[[ Data below open ]]
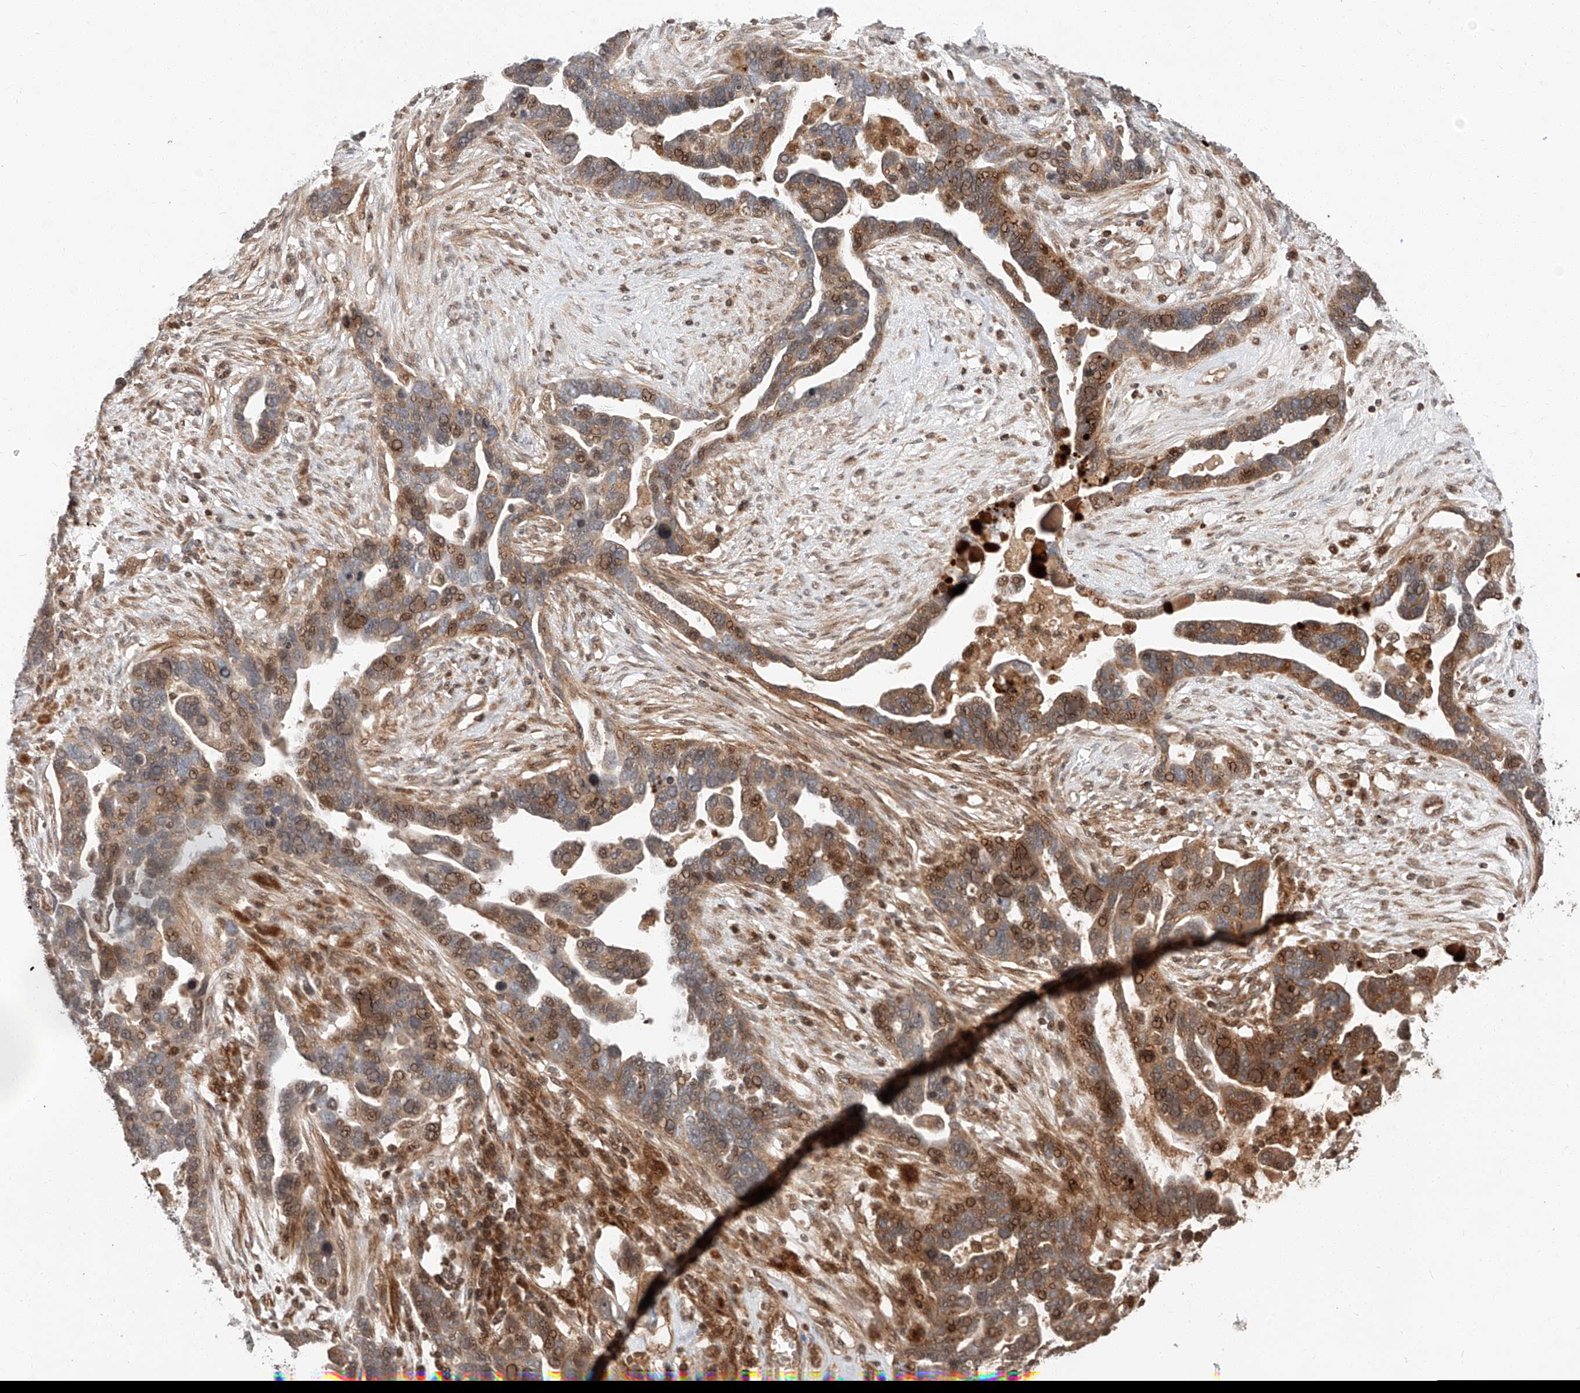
{"staining": {"intensity": "moderate", "quantity": ">75%", "location": "cytoplasmic/membranous,nuclear"}, "tissue": "ovarian cancer", "cell_type": "Tumor cells", "image_type": "cancer", "snomed": [{"axis": "morphology", "description": "Cystadenocarcinoma, serous, NOS"}, {"axis": "topography", "description": "Ovary"}], "caption": "Protein staining of ovarian cancer (serous cystadenocarcinoma) tissue shows moderate cytoplasmic/membranous and nuclear positivity in about >75% of tumor cells.", "gene": "ARHGAP33", "patient": {"sex": "female", "age": 54}}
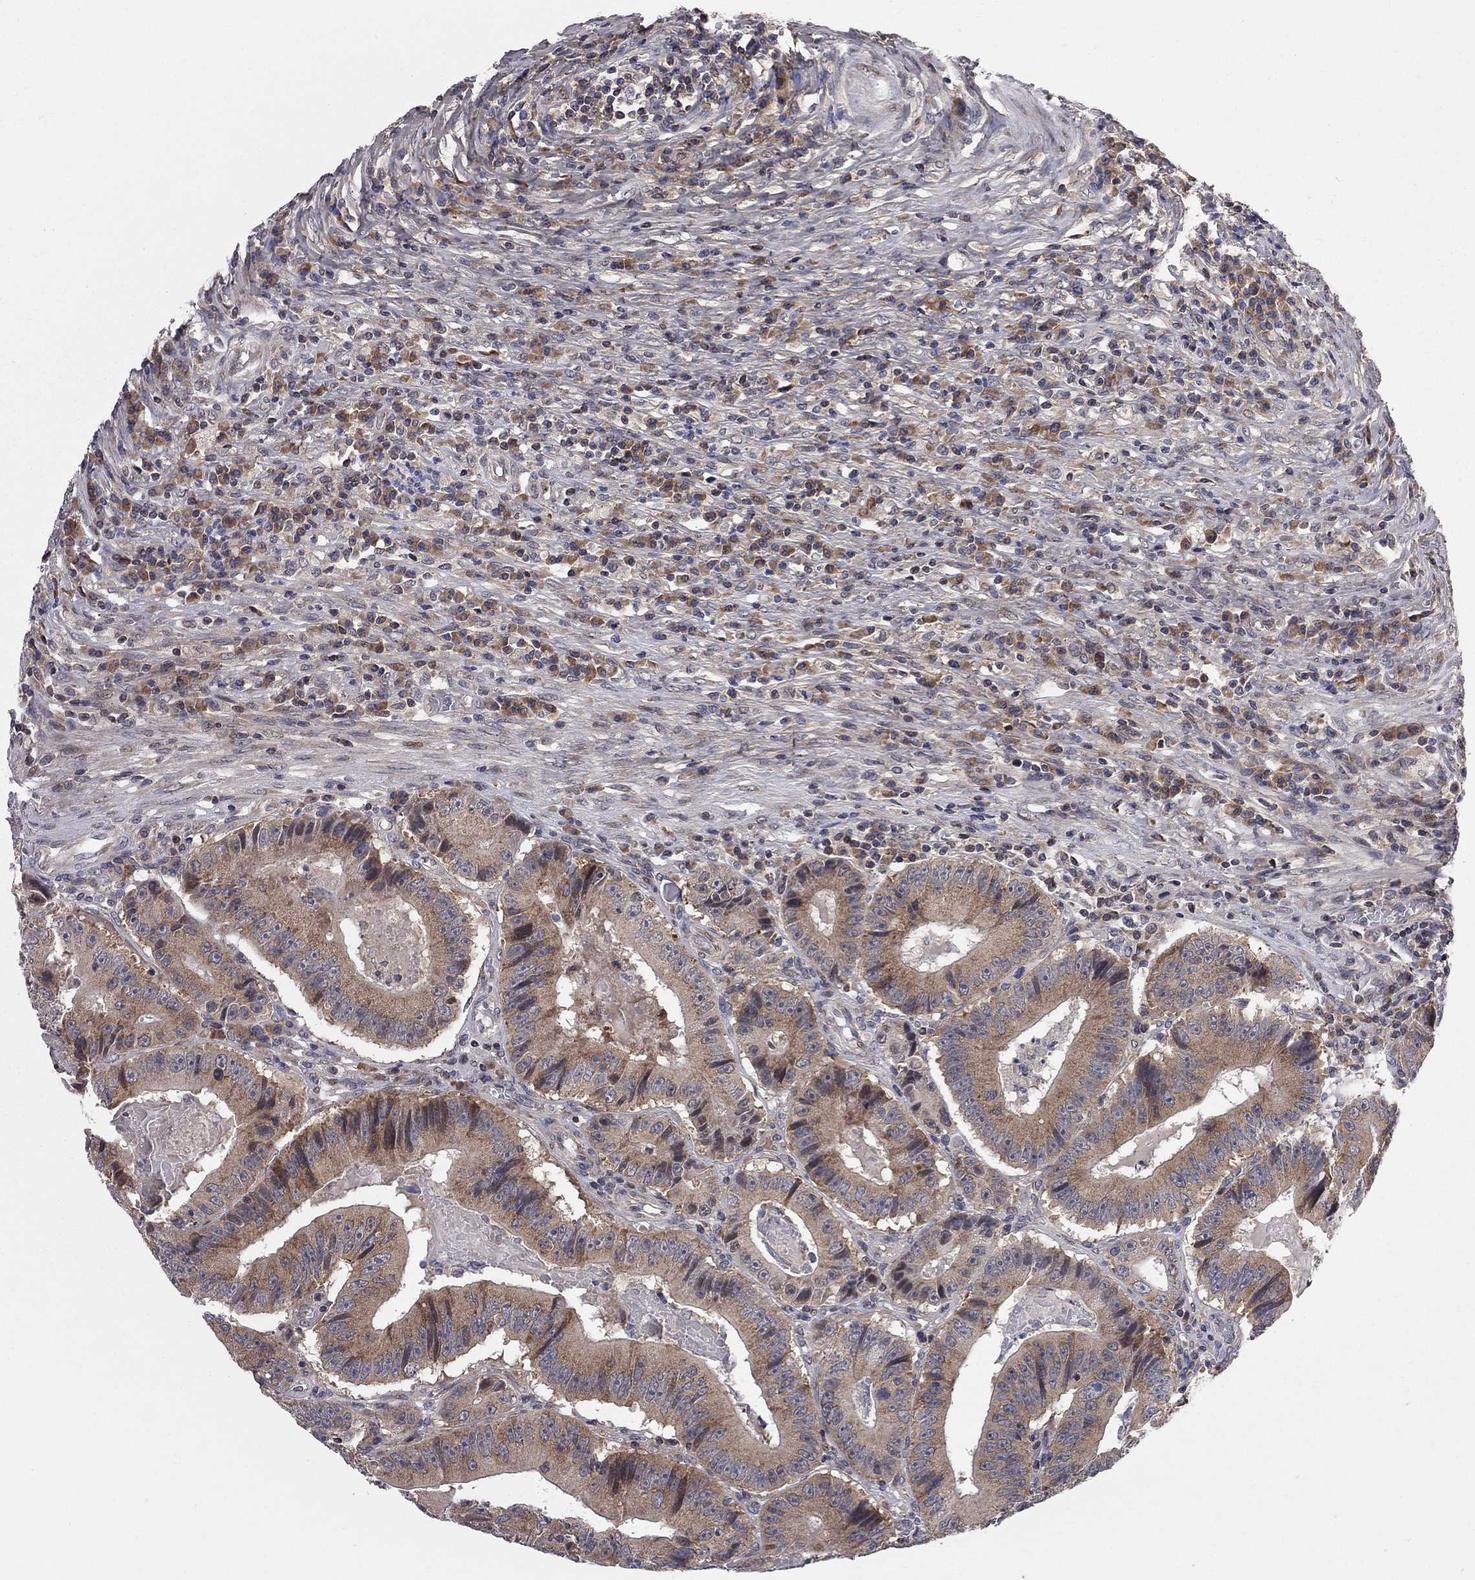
{"staining": {"intensity": "moderate", "quantity": ">75%", "location": "cytoplasmic/membranous"}, "tissue": "colorectal cancer", "cell_type": "Tumor cells", "image_type": "cancer", "snomed": [{"axis": "morphology", "description": "Adenocarcinoma, NOS"}, {"axis": "topography", "description": "Colon"}], "caption": "Immunohistochemical staining of adenocarcinoma (colorectal) reveals medium levels of moderate cytoplasmic/membranous staining in about >75% of tumor cells.", "gene": "CNOT11", "patient": {"sex": "female", "age": 86}}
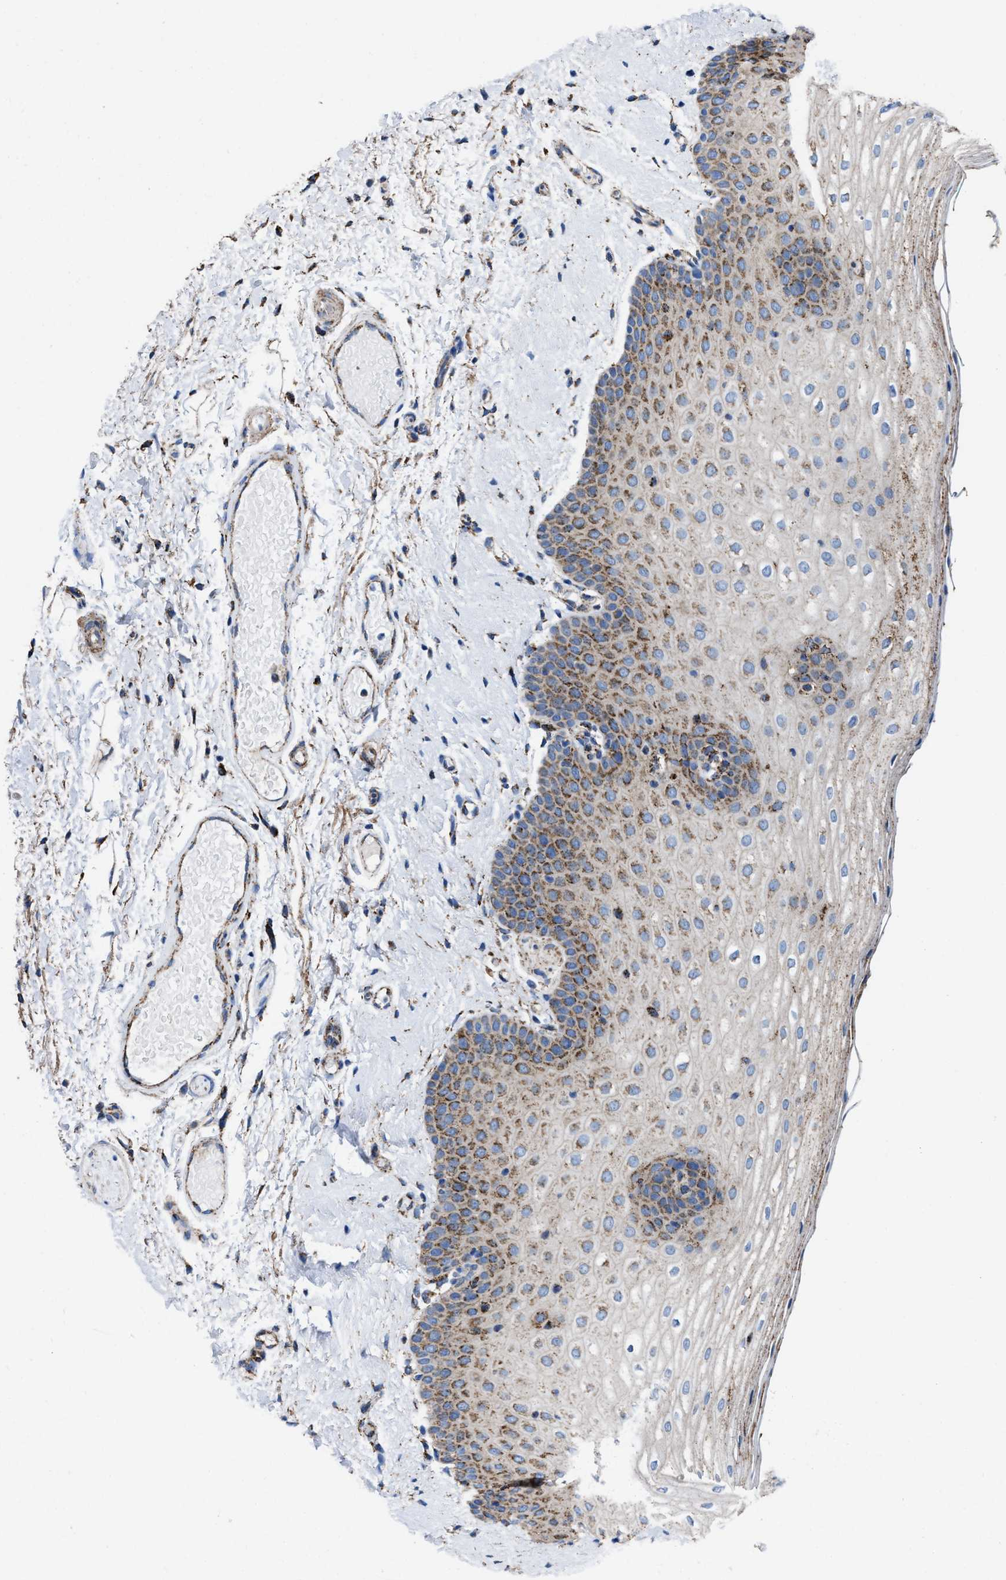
{"staining": {"intensity": "moderate", "quantity": "25%-75%", "location": "cytoplasmic/membranous"}, "tissue": "oral mucosa", "cell_type": "Squamous epithelial cells", "image_type": "normal", "snomed": [{"axis": "morphology", "description": "Normal tissue, NOS"}, {"axis": "topography", "description": "Skin"}, {"axis": "topography", "description": "Oral tissue"}], "caption": "Squamous epithelial cells reveal medium levels of moderate cytoplasmic/membranous positivity in approximately 25%-75% of cells in benign oral mucosa.", "gene": "ALDH1B1", "patient": {"sex": "male", "age": 84}}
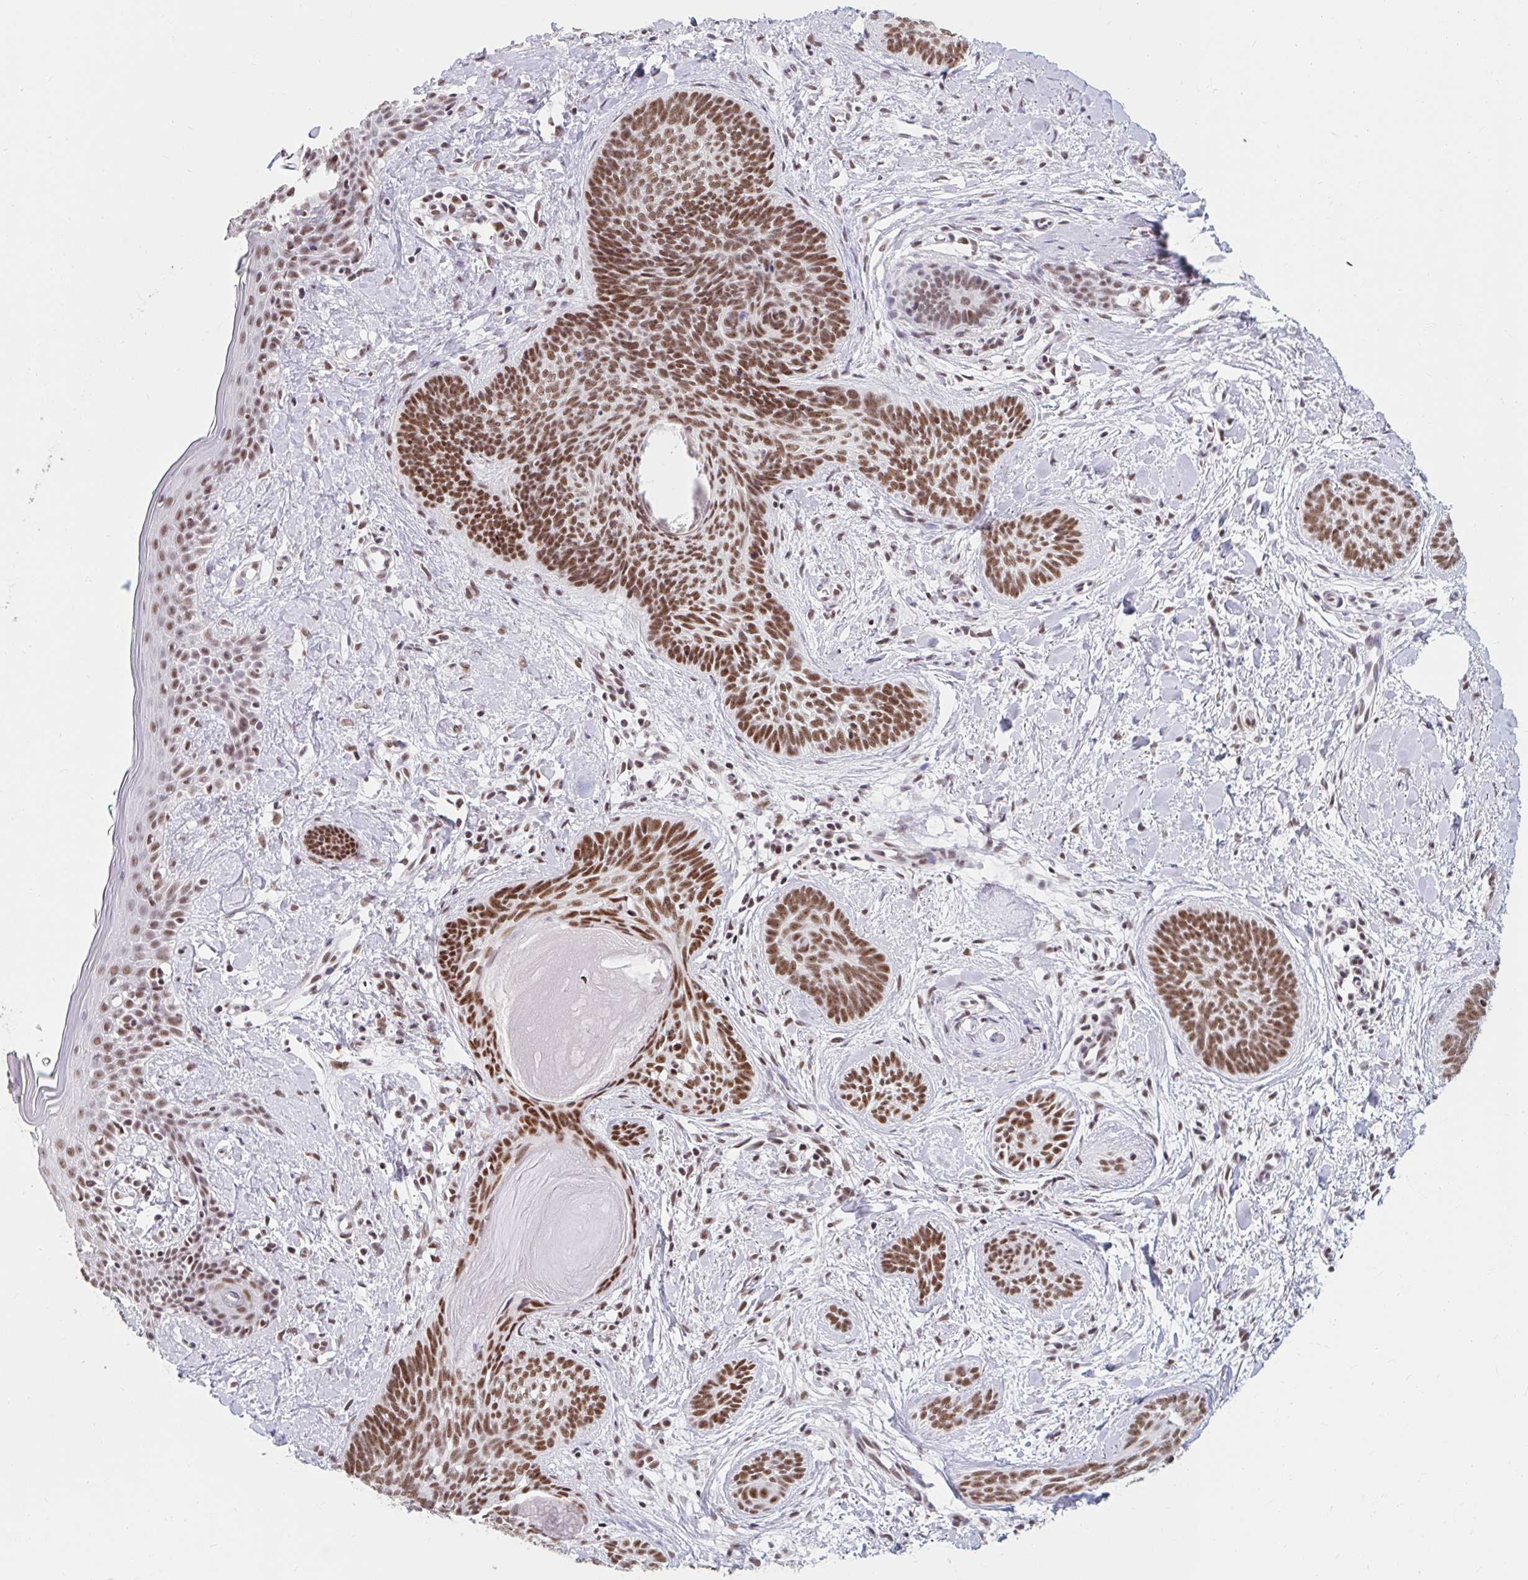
{"staining": {"intensity": "moderate", "quantity": ">75%", "location": "nuclear"}, "tissue": "skin cancer", "cell_type": "Tumor cells", "image_type": "cancer", "snomed": [{"axis": "morphology", "description": "Basal cell carcinoma"}, {"axis": "topography", "description": "Skin"}], "caption": "Immunohistochemical staining of human skin cancer reveals medium levels of moderate nuclear staining in approximately >75% of tumor cells.", "gene": "SRSF10", "patient": {"sex": "female", "age": 81}}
[[ Data below closed ]]
- _Task details_
Give the data above again exactly. Leave the pictures out.

- _Answer below_
{"staining": {"intensity": "moderate", "quantity": ">75%", "location": "cytoplasmic/membranous,nuclear"}, "tissue": "ovarian cancer", "cell_type": "Tumor cells", "image_type": "cancer", "snomed": [{"axis": "morphology", "description": "Cystadenocarcinoma, serous, NOS"}, {"axis": "topography", "description": "Ovary"}], "caption": "Protein staining of ovarian cancer (serous cystadenocarcinoma) tissue shows moderate cytoplasmic/membranous and nuclear positivity in about >75% of tumor cells.", "gene": "ARHGAP33", "patient": {"sex": "female", "age": 54}}
{"staining": {"intensity": "moderate", "quantity": ">75%", "location": "cytoplasmic/membranous"}, "tissue": "colorectal cancer", "cell_type": "Tumor cells", "image_type": "cancer", "snomed": [{"axis": "morphology", "description": "Adenocarcinoma, NOS"}, {"axis": "topography", "description": "Colon"}], "caption": "Immunohistochemical staining of adenocarcinoma (colorectal) reveals medium levels of moderate cytoplasmic/membranous staining in about >75% of tumor cells.", "gene": "CNOT11", "patient": {"sex": "female", "age": 86}}
{"staining": {"intensity": "moderate", "quantity": "25%-75%", "location": "cytoplasmic/membranous"}, "tissue": "oral mucosa", "cell_type": "Squamous epithelial cells", "image_type": "normal", "snomed": [{"axis": "morphology", "description": "Normal tissue, NOS"}, {"axis": "topography", "description": "Skin"}, {"axis": "topography", "description": "Oral tissue"}], "caption": "Squamous epithelial cells reveal medium levels of moderate cytoplasmic/membranous positivity in approximately 25%-75% of cells in benign oral mucosa.", "gene": "ALDH1B1", "patient": {"sex": "male", "age": 84}}
{"staining": {"intensity": "moderate", "quantity": ">75%", "location": "nuclear"}, "tissue": "skin cancer", "cell_type": "Tumor cells", "image_type": "cancer", "snomed": [{"axis": "morphology", "description": "Basal cell carcinoma"}, {"axis": "topography", "description": "Skin"}], "caption": "Immunohistochemical staining of human skin cancer reveals medium levels of moderate nuclear staining in approximately >75% of tumor cells.", "gene": "SRSF10", "patient": {"sex": "female", "age": 81}}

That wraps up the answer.